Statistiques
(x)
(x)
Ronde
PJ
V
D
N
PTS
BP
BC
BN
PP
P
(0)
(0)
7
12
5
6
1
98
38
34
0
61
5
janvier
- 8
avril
-=-=-=-=-
- **EXERCISE PROMPT**: Rewrite the items with "Statistiques" changed to "Statistics" and nothing else altered.

- **EXERCISE RESULT**:
Statistics
(x)
(x)
Ronde
PJ
V
D
N
PTS
BP
BC
BN
PP
P
(0)
(0)
7
12
5
6
1
98
38
34
0
61
5
janvier
- 8
avril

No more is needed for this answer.